━━━━━ Texto proporcionado
VESTIRSE DE NEGRO O ESTAR NEGRO

Siglo 21. Junio 23, 2001

La reciente fuga de reos de la cárcel de alta seguridad ha sido lamentable, una vergüenza. Como alguien comentaba recientemente en este mismo diario, no podemos seguir así: ahora el pueblo estará, por un lado preso de la corrupción del Gobierno, y por el otro con el temor de los delincuentes escapados.

En toda esta situación hay daños muy claros y otros más ocultos, pero no menos peligrosos. Es bueno considerarlos.

El primero es el ya señalado: honorables y valientes personas -supieron denunciar y acusar a los secuestradores- que han tenido que salir del país para protegerse ellos y a los suyos. Son dignos de respeto y del agradecimiento de toda la sociedad por haber sido valientes en sus denuncias y en haberlas mantenido.
━━━━━━━━━━
- [Tareas propuestas]:
• A. Copia el fragmento del artículo que va desde "La reciente fuga" hasta "Es bueno considerarlos." y sustituye "Gobierno" por "Estado".
• B. Enumera los adjetivos con que el artículo califica a las personas que denunciaron a los secuestradores.
• C. Responde con datos del artículo:
(i) ¿En qué diario y en qué fecha apareció?
(ii) ¿De qué tipo de cárcel se fugaron los reos?
(iii) ¿Qué han tenido que hacer las personas que denunciaron a los secuestradores?
Las líneas no hacen falta para resolver nada.
━━━━━ Extractos de datos
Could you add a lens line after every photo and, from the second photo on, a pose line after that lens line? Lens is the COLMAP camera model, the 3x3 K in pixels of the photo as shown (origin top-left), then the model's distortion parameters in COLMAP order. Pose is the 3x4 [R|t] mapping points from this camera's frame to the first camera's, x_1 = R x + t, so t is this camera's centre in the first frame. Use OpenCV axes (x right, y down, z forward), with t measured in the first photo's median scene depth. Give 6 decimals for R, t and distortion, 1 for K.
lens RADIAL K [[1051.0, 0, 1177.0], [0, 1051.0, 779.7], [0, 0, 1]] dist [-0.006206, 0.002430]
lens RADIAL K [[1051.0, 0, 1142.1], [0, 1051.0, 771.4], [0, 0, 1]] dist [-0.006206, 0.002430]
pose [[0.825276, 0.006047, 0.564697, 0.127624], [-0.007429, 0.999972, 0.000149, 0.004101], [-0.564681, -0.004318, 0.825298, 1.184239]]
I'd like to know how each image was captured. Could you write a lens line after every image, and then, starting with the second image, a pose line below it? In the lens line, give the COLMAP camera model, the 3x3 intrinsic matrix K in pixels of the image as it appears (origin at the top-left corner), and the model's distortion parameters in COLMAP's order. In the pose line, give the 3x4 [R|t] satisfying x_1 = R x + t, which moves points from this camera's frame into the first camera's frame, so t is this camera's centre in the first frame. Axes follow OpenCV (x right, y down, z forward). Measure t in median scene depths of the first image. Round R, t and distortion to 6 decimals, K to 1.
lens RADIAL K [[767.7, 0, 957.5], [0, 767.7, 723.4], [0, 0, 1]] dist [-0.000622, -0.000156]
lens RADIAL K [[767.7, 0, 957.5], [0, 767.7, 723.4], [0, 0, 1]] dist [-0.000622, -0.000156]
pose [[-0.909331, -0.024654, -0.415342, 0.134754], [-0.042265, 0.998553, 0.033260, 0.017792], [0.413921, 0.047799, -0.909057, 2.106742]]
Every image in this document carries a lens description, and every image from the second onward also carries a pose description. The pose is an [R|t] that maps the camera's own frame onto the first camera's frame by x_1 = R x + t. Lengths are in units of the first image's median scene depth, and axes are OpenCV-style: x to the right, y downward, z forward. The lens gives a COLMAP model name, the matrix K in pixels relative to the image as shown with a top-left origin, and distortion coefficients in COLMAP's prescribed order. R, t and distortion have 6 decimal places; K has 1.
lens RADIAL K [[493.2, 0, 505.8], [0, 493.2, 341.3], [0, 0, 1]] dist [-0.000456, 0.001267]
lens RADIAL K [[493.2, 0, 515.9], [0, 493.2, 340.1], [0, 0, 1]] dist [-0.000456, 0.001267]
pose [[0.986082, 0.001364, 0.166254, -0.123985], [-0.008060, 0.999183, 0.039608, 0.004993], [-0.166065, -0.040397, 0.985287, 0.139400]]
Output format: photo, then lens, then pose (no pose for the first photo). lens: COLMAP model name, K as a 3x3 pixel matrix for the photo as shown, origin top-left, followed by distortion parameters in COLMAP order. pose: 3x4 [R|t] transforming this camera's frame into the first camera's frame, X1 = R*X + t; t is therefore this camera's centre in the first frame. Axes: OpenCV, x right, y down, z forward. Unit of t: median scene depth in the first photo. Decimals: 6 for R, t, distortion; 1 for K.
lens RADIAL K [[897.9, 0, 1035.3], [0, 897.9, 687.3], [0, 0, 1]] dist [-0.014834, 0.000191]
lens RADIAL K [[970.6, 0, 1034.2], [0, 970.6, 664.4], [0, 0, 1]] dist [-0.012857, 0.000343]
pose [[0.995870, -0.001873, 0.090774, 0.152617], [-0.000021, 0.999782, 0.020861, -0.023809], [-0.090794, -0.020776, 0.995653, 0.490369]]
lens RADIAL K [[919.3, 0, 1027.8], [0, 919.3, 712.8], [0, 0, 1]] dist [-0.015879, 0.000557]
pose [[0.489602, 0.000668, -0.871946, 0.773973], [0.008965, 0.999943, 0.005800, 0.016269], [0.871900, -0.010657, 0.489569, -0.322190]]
━━━━━━━━━━
- [Lista de respuestas]:
• A.
La reciente fuga de reos de la cárcel de alta seguridad ha sido lamentable, una vergüenza. Como alguien comentaba recientemente en este mismo diario, no podemos seguir así: ahora el pueblo estará, por un lado preso de la corrupción del Estado, y por el otro con el temor de los delincuentes escapados.

En toda esta situación hay daños muy claros y otros más ocultos, pero no menos peligrosos. Es bueno considerarlos.

• B. honorables, valientes, dignos

• C.
(i) En Siglo 21, el 23 de junio de 2001.
(ii) De la cárcel de alta seguridad.
(iii) Salir del país para protegerse ellos y a los suyos.